ECLI:NL:CRVB:2023:2048
Centrale Raad van Beroep
- Hoger beroep
- Rechtspraak.nl
Toekenning loongerelateerde WGA-uitkering en beoordeling arbeidsongeschiktheid
In deze zaak heeft de Centrale Raad van Beroep op 1 november 2023 uitspraak gedaan in hoger beroep over de toekenning van een loongerelateerde WGA-uitkering aan appellant, die zich ziek had gemeld met vermoeidheidsklachten. De Raad oordeelde dat de Functionele Mogelijkhedenlijst (FML) van 15 juli 2019 voldoende rekening hield met de ernst van de cardiale klachten van appellant.
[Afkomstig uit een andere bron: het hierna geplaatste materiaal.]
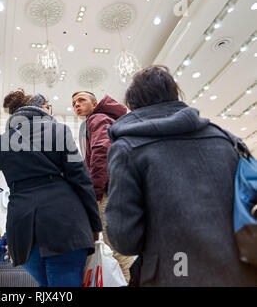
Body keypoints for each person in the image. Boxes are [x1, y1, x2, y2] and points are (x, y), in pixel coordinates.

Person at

De deskundige, prof. dr. J.W. Deckers, concludeerde dat er geen microvasculair vaatlijden was vastgesteld en dat de cardiale toestand van appellant geen goede verklaring bood voor zijn vermoeidheid. De Raad volgde het oordeel van de deskundige en oordeelde dat het Uwv de mate van arbeidsongeschiktheid van appellant terecht op 48,79% had vastgesteld. De rechtbank Gelderland had eerder het beroep van appellant ongegrond verklaard, en de Raad bevestigde deze uitspraak. Het verzoek van appellant om schadevergoeding werd afgewezen, omdat er geen sprake was van een onrechtmatig besluit. De Raad oordeelde dat de FML en de conclusies van de verzekeringsartsen zorgvuldig waren onderbouwd en dat er geen aanleiding was om deze te wijzigen.